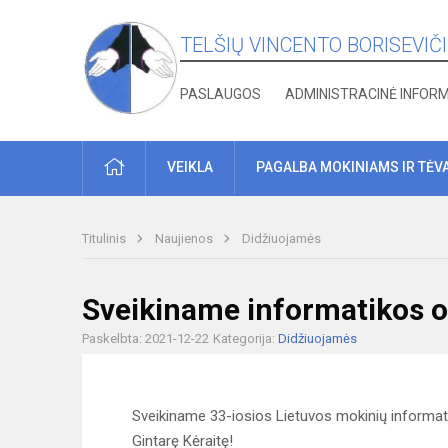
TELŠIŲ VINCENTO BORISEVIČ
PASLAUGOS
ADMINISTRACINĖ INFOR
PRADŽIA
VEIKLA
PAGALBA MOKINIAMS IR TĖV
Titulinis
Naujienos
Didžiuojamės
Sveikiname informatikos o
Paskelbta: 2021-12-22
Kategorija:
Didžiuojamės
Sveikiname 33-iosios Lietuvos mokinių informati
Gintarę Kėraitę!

^^^^

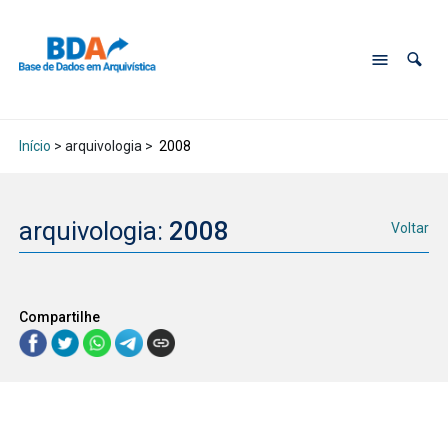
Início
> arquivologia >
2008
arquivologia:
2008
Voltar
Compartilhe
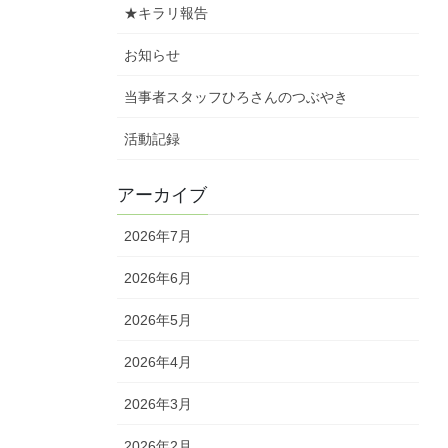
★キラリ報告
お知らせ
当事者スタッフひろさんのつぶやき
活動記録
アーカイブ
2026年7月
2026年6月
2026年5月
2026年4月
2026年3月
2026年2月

^^^^

--- WHAT YOU WILL DO ---
Switch "Naujienos" to "Aktualijos" in the lines running from the one containing "TELŠIŲ VINCENTO BORISEVIČ" through the one containing "Gintarę Kėraitę!", and return only those lines with everything else left as it is.

--- REPLY TO THE TASK ---
TELŠIŲ VINCENTO BORISEVIČ
PASLAUGOS
ADMINISTRACINĖ INFOR
PRADŽIA
VEIKLA
PAGALBA MOKINIAMS IR TĖV
Titulinis
Aktualijos
Didžiuojamės
Sveikiname informatikos o
Paskelbta: 2021-12-22
Kategorija:
Didžiuojamės
Sveikiname 33-iosios Lietuvos mokinių informati
Gintarę Kėraitę!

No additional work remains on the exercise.